Having turned down a CBE in 1967, Wesker accepted a knighthood in 2006. Following Centre 42, his career never reached the heights of peers like Harold Pinter. Indifference to his later work hurt him. ‘I don’t feel I’m known,’ he once said. ‘I’m frozen in the trilogy of the 1960s.’
Working-Class Arts Today
Like many of the radical intentions of the twentieth century, Centre 42’s dreams never came to pass. In the time since, improved productivity thanks to automation has not translated into the leisure hours it should have for working people, nor offered security for artists to develop their practices. Cultural creation is subject to the stultifying pressures of monopoly capitalism, and workers in cultural institutions are seeing their pay and expertise squeezed or abandoned entirely.

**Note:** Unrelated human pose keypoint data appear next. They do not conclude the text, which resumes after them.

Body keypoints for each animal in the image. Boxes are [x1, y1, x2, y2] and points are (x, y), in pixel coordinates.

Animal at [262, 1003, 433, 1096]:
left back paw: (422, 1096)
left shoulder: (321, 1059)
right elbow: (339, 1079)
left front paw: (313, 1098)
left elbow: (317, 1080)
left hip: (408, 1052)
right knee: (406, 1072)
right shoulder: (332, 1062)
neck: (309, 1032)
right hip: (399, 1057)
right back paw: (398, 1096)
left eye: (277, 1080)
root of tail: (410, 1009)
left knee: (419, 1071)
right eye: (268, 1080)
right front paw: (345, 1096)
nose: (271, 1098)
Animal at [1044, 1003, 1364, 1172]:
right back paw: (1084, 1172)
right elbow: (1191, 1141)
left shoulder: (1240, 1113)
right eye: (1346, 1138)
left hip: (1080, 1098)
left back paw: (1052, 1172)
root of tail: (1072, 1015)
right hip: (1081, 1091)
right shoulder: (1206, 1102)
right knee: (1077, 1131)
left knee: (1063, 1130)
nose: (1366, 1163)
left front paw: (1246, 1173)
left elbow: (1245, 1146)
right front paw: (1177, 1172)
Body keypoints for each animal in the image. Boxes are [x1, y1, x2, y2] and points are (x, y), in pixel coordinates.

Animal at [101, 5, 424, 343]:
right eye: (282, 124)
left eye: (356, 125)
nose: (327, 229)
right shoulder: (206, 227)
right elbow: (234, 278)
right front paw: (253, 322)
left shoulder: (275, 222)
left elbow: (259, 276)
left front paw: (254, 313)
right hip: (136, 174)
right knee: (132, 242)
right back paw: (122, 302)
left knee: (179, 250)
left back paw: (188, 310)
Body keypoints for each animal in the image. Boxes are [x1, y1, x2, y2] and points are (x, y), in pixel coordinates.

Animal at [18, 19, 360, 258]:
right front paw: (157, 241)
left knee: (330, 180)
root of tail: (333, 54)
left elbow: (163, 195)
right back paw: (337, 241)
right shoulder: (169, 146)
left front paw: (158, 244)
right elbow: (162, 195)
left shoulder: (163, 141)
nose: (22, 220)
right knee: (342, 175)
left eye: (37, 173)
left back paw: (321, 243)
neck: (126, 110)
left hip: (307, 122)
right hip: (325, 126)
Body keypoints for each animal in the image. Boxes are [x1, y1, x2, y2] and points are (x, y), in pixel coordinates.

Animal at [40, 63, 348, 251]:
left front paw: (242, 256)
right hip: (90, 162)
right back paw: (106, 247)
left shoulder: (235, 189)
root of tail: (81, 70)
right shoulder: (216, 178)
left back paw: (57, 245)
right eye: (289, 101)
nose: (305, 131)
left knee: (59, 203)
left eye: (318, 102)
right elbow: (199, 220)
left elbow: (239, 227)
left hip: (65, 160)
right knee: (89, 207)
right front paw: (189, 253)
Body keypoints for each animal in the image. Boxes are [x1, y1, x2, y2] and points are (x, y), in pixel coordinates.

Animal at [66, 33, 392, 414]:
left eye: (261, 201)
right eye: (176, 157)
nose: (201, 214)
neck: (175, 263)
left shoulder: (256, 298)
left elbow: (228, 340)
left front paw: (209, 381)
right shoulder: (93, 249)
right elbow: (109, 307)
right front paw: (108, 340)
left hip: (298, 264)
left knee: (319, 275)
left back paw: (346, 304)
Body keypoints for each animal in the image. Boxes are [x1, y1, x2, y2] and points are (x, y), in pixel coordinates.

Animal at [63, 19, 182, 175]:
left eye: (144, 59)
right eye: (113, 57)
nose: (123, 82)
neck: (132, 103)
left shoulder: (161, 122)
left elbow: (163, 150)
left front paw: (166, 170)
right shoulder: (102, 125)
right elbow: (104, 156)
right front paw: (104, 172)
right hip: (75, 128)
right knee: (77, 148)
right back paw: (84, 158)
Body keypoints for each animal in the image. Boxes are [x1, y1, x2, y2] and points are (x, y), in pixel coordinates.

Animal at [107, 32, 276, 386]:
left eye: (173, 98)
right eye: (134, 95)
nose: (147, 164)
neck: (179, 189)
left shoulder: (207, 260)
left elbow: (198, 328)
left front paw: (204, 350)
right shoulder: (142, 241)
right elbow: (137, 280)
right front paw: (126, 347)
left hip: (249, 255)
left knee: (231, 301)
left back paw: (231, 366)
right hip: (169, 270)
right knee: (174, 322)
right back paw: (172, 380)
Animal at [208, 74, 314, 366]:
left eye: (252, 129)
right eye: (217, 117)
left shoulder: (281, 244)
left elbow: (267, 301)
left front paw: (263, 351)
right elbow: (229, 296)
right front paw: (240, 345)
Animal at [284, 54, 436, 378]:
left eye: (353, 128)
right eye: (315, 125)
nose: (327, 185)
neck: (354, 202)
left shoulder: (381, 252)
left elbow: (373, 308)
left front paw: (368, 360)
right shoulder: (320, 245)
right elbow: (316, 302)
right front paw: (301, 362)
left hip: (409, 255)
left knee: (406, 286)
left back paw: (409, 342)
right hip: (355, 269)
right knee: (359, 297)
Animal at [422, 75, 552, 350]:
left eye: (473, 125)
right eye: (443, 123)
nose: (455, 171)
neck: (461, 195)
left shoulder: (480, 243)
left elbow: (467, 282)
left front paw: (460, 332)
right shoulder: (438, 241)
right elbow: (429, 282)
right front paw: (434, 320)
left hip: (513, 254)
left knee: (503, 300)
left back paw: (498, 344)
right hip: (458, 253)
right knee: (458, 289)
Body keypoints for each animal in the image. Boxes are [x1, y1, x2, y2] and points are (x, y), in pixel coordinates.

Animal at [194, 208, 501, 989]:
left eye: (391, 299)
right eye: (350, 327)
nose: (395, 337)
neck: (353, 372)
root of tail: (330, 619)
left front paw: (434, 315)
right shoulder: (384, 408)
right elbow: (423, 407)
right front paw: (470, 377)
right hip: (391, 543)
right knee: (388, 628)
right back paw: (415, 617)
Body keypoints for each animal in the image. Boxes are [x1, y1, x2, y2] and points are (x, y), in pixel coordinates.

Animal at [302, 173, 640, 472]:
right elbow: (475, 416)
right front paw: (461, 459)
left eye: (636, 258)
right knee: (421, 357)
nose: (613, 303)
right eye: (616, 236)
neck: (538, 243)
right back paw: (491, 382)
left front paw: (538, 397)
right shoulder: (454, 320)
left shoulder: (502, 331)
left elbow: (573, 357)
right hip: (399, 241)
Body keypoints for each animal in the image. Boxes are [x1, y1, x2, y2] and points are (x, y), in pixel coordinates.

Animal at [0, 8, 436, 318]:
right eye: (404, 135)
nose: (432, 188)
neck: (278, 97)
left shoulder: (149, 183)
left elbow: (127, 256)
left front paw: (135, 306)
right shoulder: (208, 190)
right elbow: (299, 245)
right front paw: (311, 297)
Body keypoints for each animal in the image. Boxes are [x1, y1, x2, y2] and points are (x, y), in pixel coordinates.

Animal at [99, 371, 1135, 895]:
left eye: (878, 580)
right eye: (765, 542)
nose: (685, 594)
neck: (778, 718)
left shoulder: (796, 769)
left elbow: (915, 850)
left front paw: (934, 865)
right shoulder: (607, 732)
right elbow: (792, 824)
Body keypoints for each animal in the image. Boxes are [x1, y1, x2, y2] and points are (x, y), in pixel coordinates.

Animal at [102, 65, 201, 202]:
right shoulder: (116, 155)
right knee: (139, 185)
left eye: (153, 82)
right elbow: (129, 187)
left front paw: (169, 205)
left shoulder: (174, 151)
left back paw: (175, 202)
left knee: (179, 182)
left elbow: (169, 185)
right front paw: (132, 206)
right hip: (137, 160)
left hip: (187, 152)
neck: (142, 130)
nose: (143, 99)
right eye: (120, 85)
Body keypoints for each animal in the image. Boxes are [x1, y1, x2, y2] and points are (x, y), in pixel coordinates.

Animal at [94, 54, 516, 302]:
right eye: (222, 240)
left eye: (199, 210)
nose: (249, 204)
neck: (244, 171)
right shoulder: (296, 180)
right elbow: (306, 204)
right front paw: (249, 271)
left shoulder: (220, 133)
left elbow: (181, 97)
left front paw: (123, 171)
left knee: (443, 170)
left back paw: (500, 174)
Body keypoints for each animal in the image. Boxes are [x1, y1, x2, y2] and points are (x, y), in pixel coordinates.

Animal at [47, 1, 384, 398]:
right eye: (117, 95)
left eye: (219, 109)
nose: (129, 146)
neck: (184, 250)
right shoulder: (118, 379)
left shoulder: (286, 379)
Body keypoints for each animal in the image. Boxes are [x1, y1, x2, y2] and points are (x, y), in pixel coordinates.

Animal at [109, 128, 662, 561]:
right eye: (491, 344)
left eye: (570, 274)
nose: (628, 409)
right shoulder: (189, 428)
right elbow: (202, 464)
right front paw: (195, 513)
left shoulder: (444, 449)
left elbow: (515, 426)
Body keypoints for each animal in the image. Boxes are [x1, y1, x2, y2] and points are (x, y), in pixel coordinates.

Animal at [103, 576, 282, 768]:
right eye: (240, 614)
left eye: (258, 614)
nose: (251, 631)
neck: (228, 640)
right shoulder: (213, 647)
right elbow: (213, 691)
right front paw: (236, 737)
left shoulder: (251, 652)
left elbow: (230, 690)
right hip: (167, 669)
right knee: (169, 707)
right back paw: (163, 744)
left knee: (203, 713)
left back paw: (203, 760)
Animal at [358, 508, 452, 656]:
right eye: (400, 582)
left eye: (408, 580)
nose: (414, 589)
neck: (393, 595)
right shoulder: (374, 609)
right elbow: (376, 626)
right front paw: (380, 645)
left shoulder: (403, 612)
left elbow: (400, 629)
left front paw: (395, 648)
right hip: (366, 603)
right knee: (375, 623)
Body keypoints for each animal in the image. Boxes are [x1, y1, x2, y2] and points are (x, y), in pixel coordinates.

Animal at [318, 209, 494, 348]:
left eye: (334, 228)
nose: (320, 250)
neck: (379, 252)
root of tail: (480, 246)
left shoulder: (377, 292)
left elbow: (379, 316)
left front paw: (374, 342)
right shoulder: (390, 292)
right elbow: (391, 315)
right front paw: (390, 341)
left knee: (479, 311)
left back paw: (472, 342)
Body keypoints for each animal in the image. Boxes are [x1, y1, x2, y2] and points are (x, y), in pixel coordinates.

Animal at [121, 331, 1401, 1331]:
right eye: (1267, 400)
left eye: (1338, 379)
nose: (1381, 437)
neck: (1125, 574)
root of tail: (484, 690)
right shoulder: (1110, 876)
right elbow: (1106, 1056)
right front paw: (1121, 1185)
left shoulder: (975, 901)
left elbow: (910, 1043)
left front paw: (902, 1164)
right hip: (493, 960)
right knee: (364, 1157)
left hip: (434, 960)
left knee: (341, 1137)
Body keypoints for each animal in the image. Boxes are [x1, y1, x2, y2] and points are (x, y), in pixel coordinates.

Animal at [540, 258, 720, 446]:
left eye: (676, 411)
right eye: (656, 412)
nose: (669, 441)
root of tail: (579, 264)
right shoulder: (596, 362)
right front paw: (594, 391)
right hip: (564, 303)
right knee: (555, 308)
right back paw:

But it’s for those exact reasons that socialists and trade unionists continue to work to make the arts a fairer and more accessible place. Recent documents including the TUC’s ‘Making Culture Ours’ and Public Services International’s ‘Manifesto for Cultural Workers’ show that the cause is anything but lost, demanding better conditions for culture workers and improved access to arts as two sides of the same coin.
For all its limitations and loftiness, it was a true popular, democratic impulse driving the creation of Centre 42. And as we live under a government whose disregard for the arts is clear, its stated aim should remain a core of socialist demands: to ‘wrest the arts away from the commercial boys and the privileged minority, and give them back to the community, where they belong.’